* PASSAGE PROVIDED
* start *

One can say that, on October 7, Hamas effectively declared war on Israel, and innocent victims are a reality of war. One can say that Hamas’s use of human shields renders it culpable for some of the civilian deaths in Gaza. One can even say that Hamas attacked Israel knowing—as it surely did know—that Israel would invade Gaza in response and kill many, many of the people that Hamas has the responsibility to protect.
I would not deny any of that. Hamas has much blood on its hands, and some of it is Palestinian. But understanding the strategy of war is one thing, and grappling with the moral consequences of war is another. The former does not negate the latter, and pointing out the obvious fact that Israel had to do something in response does not excuse us from asking questions about the things it is actually doing. We cannot simply survey the incomprehensible destruction still underway in Gaza, dolefully shake our heads, chalk it all up to unfortunate necessity, and then move on without any further attempt to understand the consequences of what the State of Israel, with the support of the United States, is doing to a civilian population that has nowhere to go and very few resources at its disposal.
One way or another, this phase of the Gaza War will end. But that will only mark the beginning of our attempt to understand what Israel, with the US’s support, has done. As John says in this clip from our most recent subscriber-only Q&A episode, he hopes that Palestinians can get past this, just as, after the US dropped atomic bombs on Hiroshima and Nagasaki and ended World War II, the Japanese people eventually got past it. They don’t hate Americans. And yet, almost 80 years after the bombs fell, with everyone who had a hand in building and dropping them long dead, we are not nearly through trying to understand the hell we unleashed on the residents of those cities.
Perhaps bombing Hiroshima was necessary. Perhaps invading Gaza was necessary. But the necessities of war can entail the doing of monstrous deeds. The logic of necessity does not absolve us from responsibility for a moral accounting of what is undertaken in its name. That accounting should reflect our humanity. And I, for one, am not ready to sacrifice my humanity on the altar of necessity.
This clip is taken from a subscriber-only Q&A session. For access to Q&As, comments, early episodes, and a host of other benefits, click below and subscribe.
GLENN LOURY: What do you make of this poll? This is from Carolyn A. “How can you justify signing the Brown letter calling for a ceasefire in light of this?”
JOHN MCWHORTER: Oh no.
It's a question to me, you do not have to respond to it, John, I'll be brief. “What do you expect to have come of that given this reality?” And here's a poll of Palestinians in Gaza and the West Bank since October 7th, the date of the attack by Hamas, a vicious attack on civilians in southern Israel. Seventy-five percent support the 10/7 massacre, 76% have a positive view of Hamas, 98.2% have a negative view of America, and 77. 7% support of Palestine “from the river to the sea.” That is, not a two-state solution where Israel exists. And she then gives a link to the source for this polling result. And she wants to know how I could possibly call for a ceasefire in light of that.

* end *

* OBJECTIVES
a: In the essay on the Gaza War, list each statement the writer introduces with "One can say" or "One can even say" in the opening paragraph.
b: Continue the essay on the Gaza War from its final sentence.

* DATA PROVIDED
* start *

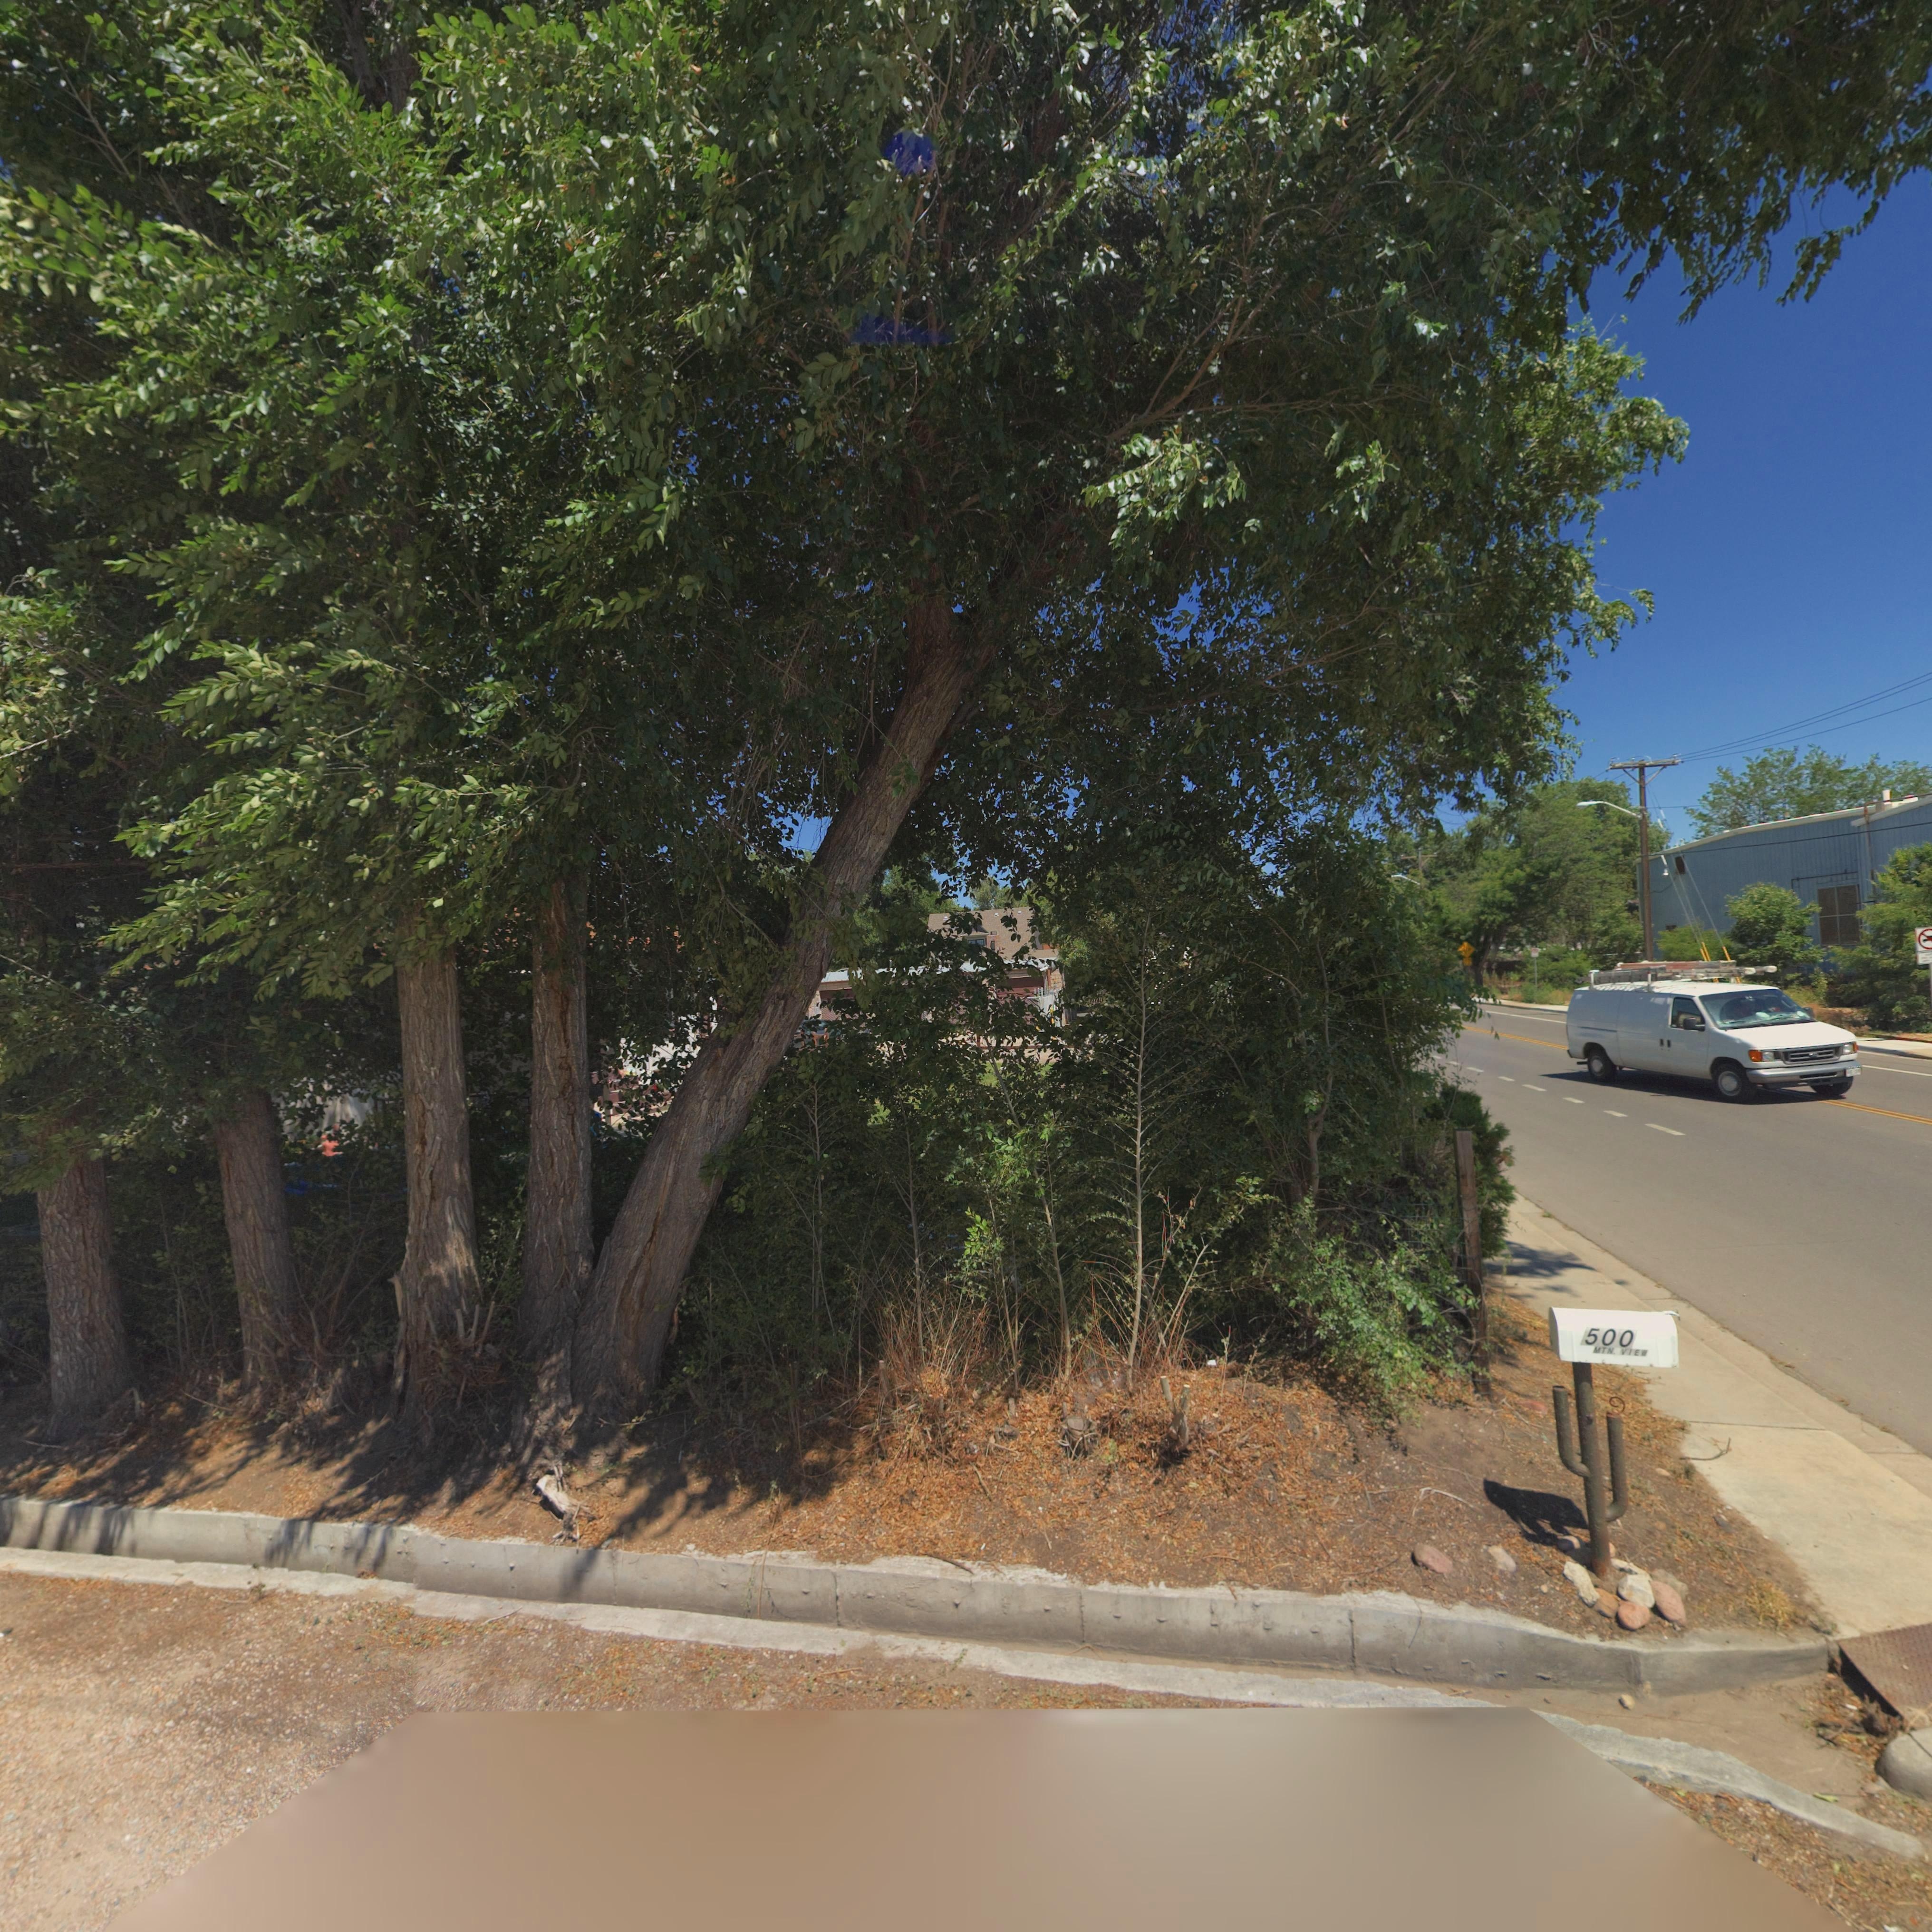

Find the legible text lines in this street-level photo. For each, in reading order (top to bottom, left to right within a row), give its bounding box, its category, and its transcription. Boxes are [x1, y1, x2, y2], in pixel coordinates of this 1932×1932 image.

[1584, 1327, 1634, 1347] StreetNumber: 500
[1592, 1346, 1649, 1356] StreetName: MTN. VIEW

* end *

* ANSWERS TO THE PROBLEMS
a:
1. On October 7, Hamas effectively declared war on Israel, and innocent victims are a reality of war.
2. Hamas's use of human shields makes it culpable for some of the civilian deaths in Gaza.
3. Hamas attacked Israel knowing that Israel would invade Gaza in response and kill many of the people Hamas has the responsibility to protect.

b:
And I'll respond. I mean, I'm not sure that I was right to sign the letter calling for a ceasefire. There are many factors involved. I did so out of a desire to express regret and concern about the loss of life that I saw that was coming in the hope—perhaps unrealistic or idealistic hope—that there were paths forward that could avoid the many, many thousands of deaths that have ensued.
But I must say in response to the question, let me take everything that's given there at face value, that the Palestinian people in the West Bank and in the Gaza have a lot of sympathy and support for Hamas. She wants to know how could I call for a ceasefire given that. And the logic of that claim is that if they hate us, we have to kill them. I am not taking their side. I'm simply pointing out, yes, there is enormous anti-Israeli and anti-Jewish enmity in the Palestinian population. That's a problem. I agree with you. That's a problem. Would that it were otherwise. How is it that the solution to that problem is to bomb?
You say, “Rooting out Hamas.” Well, okay, good luck with that. Good luck with that project. Given the statistics that you've just called to my attention, good luck with the project of, in a sanitized antiseptic way, ridding the Palestinian people of Hamas when they have 98%, 76% or 75% support. Good luck with that. That's my response.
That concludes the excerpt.